The Executive Unbound: After the Madisonian Republic. Eric A. Posner and Adrian Vermeule. Oxford, 2010. Pp 3, 249.

Consider a recent snapshot of our imperial presidency. It is Thursday, September 25, 2008, in the Roosevelt Room of the White House. We are at the heart of the financial meltdown. Not two weeks before, investment bank Lehman Brothers filed for bankruptcy, jeopardizing hundreds of creditor counterparties, including major financial institutions. The following day, insurance giant American International Group (AIG) discloses enormous losses on credit default swaps, prompting the Federal Reserve to extend an emergency loan of $85 billion in exchange for a 79.9 percent equity stake in the company. One of the nation’s oldest money market funds, Reserve Primary Fund, experiences a run, collapsing to an unprecedented share price of less than a dollar and “breaking the buck.” It is clear the Treasury and the Federal Reserve need more funds to forestall a general liquidity crunch. In the Roosevelt Room, Treasury Secretary Henry Paulson Jr and Federal Reserve Chairman Ben Bernanke are addressing skeptical congressional leaders and the two presidential candidates, explaining that the “limits of the Fed’s legal authority” have been reached and that legislative action is needed to prevent “a depression greater than the Great Depression.” The meeting ends in disarray, a “partisan free-for-all.” And as the meeting breaks up, a desperate Paulson approaches Speaker of the House Nancy Pelosi, and—here’s the kicker—“literally bent down on one knee,” pleads for congressional action.

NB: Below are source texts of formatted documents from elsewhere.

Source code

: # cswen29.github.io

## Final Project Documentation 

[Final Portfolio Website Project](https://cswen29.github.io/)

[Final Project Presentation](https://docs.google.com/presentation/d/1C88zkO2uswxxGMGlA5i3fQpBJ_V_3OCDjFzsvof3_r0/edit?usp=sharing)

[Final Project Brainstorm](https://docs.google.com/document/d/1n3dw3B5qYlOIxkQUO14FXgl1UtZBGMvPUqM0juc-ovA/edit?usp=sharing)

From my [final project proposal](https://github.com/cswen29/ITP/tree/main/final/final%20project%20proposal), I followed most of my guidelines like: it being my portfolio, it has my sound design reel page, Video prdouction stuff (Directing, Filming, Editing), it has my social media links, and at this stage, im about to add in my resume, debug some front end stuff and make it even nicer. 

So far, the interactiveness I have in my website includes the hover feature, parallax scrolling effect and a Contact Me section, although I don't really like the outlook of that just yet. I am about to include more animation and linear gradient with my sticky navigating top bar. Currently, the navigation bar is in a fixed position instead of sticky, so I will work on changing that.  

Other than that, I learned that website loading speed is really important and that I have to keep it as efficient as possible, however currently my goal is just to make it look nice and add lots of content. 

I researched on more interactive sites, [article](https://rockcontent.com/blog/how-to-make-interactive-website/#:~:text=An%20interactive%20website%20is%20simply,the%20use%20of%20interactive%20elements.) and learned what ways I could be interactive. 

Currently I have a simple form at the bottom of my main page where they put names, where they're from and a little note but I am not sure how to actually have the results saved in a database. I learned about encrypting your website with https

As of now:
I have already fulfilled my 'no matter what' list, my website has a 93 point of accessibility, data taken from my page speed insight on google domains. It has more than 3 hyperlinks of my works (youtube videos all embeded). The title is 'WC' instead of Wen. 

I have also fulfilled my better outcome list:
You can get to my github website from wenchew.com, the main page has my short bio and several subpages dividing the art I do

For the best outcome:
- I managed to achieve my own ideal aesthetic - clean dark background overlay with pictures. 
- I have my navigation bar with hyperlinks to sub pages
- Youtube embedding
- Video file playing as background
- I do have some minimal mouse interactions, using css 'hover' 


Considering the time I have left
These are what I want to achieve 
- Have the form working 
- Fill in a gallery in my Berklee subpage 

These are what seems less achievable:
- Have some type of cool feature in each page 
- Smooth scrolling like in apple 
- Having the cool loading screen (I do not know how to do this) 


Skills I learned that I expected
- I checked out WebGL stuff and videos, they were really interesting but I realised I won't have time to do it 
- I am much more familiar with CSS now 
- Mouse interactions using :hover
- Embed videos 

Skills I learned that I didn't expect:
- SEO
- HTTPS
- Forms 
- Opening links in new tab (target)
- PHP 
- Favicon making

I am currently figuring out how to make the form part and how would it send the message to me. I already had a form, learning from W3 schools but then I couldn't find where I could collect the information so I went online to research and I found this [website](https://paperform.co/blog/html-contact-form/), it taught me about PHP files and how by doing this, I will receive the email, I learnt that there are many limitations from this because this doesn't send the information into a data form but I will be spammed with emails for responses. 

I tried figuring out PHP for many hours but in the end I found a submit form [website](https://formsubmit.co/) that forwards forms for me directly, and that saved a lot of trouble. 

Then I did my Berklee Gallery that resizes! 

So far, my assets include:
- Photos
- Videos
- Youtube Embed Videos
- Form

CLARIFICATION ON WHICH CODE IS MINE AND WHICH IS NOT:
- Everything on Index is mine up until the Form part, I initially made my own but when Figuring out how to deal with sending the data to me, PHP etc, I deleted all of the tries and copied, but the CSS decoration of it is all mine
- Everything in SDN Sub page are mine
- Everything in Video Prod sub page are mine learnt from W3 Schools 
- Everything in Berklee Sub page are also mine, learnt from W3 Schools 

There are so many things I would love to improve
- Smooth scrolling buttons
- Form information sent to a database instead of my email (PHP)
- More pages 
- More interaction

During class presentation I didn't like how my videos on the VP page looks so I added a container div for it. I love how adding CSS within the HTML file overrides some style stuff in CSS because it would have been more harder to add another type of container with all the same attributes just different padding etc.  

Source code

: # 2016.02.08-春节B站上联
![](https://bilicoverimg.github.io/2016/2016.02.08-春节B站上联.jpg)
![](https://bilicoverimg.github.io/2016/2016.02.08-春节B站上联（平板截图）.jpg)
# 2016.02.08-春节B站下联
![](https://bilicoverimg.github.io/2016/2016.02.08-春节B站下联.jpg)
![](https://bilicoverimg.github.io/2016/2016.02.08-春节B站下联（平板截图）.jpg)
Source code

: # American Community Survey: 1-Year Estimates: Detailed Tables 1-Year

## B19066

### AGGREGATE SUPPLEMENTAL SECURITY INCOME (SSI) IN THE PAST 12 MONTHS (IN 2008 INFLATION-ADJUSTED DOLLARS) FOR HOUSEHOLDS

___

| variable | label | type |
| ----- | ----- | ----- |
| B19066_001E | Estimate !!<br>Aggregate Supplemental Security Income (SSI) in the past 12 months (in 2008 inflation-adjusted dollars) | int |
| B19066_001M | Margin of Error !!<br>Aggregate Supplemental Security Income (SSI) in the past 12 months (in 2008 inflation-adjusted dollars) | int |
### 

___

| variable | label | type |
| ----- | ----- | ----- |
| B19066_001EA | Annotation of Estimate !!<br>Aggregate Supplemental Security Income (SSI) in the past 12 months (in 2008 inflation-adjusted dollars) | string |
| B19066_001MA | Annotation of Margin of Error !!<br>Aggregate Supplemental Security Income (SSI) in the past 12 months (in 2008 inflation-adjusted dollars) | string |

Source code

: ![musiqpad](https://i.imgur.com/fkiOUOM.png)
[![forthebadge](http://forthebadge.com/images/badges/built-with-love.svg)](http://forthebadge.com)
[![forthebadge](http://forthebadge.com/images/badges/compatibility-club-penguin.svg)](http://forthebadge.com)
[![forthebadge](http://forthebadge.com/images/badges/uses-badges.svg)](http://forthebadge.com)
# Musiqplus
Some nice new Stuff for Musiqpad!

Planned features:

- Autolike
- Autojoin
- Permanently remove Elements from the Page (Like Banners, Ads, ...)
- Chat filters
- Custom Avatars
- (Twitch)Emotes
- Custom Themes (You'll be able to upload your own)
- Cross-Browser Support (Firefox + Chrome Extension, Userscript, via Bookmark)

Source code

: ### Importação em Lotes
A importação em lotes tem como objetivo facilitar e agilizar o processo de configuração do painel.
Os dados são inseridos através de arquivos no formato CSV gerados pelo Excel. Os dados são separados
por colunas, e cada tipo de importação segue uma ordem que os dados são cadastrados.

It is close to a tenet of faith among constitutional scholars of diverse persuasions that ours is a republic dominated by the executive branch. Economies of bureaucratic scale, coupled with the executive’s primacy in responding to new security, economic, and environmental crises, are said to have frayed the Constitution’s delicate interbranch balance of powers. As a consequence, it is conventional wisdom that our President is now “imperial,” and Congress “broken.” Eric Posner and Adrian Vermeule—hereinafter collectively “PV”—are among the most sophisticated advocates of this dictum. But with a twist. Drawing on political science, game theory models, and the economics of agency relationships, their book The Executive Unbound: After the Madisonian Republic proposes that neither law nor legally constituted institutions (that is, Congress and courts) in practice impose meaningful constraints on the federal executive.